- [MATERIALS PROVIDED]
- Opening Delimiter -
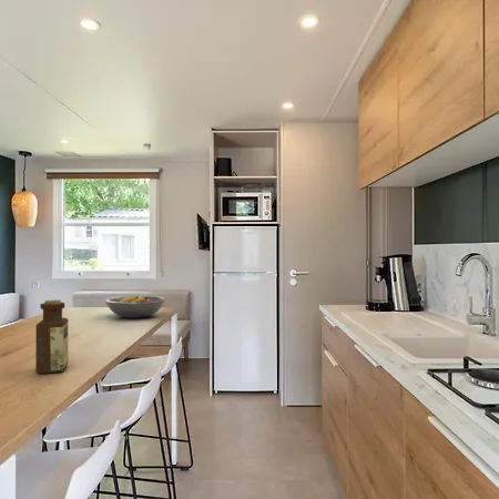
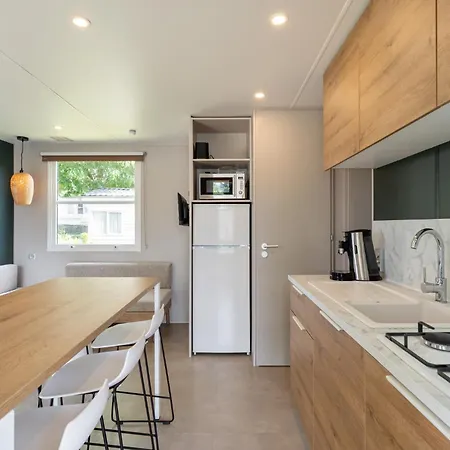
- bottle [34,298,69,375]
- fruit bowl [104,295,166,319]
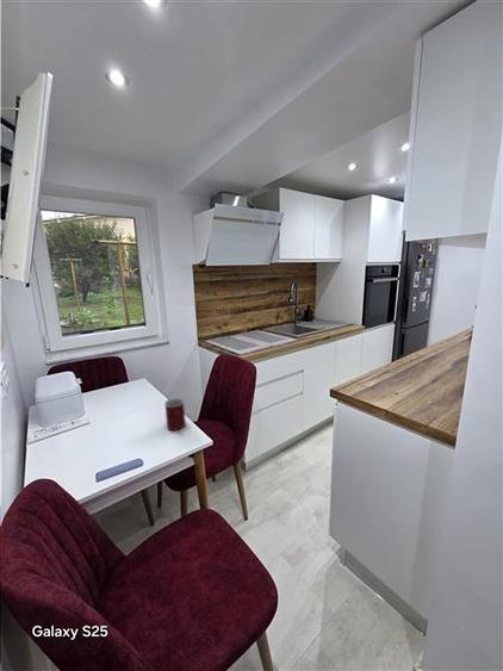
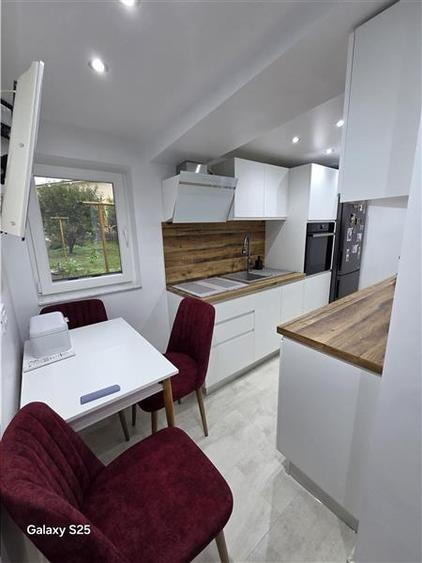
- mug [163,397,187,431]
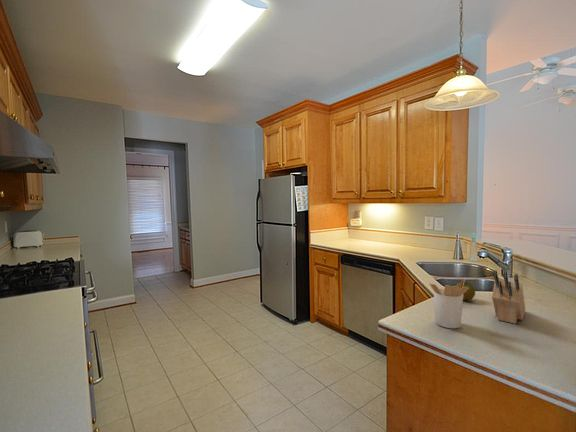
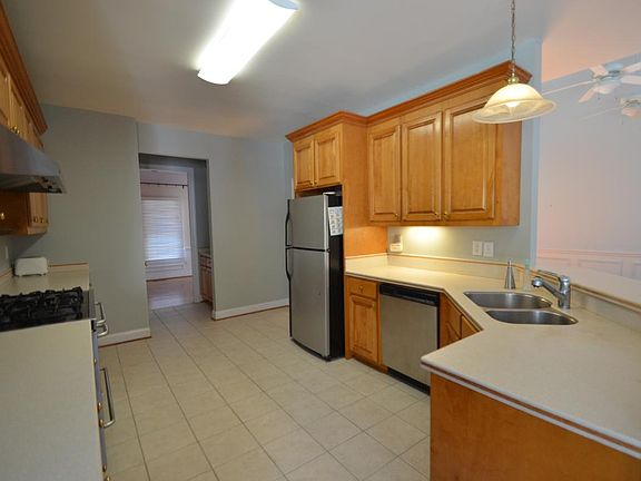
- knife block [491,269,527,324]
- fruit [455,281,476,301]
- utensil holder [429,277,469,329]
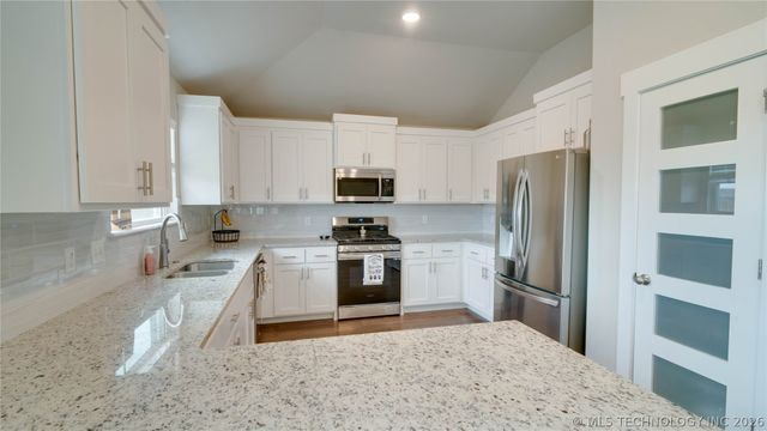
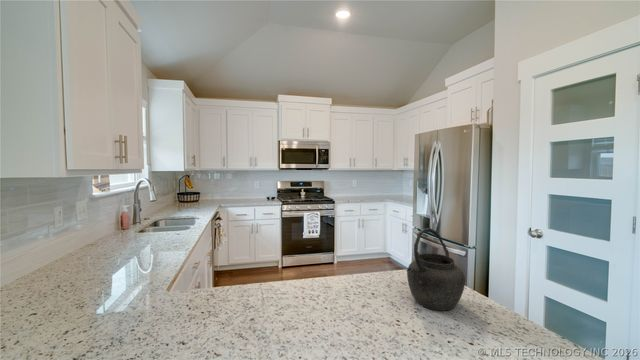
+ kettle [406,227,466,312]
- Closing Delimiter -
Letter for letter, reproduce every record above and skip the pictures.

- bottle [34,298,69,375]
- fruit bowl [104,295,166,319]
- mug [163,397,187,431]
- knife block [491,269,527,324]
- fruit [455,281,476,301]
- utensil holder [429,277,469,329]
+ kettle [406,227,466,312]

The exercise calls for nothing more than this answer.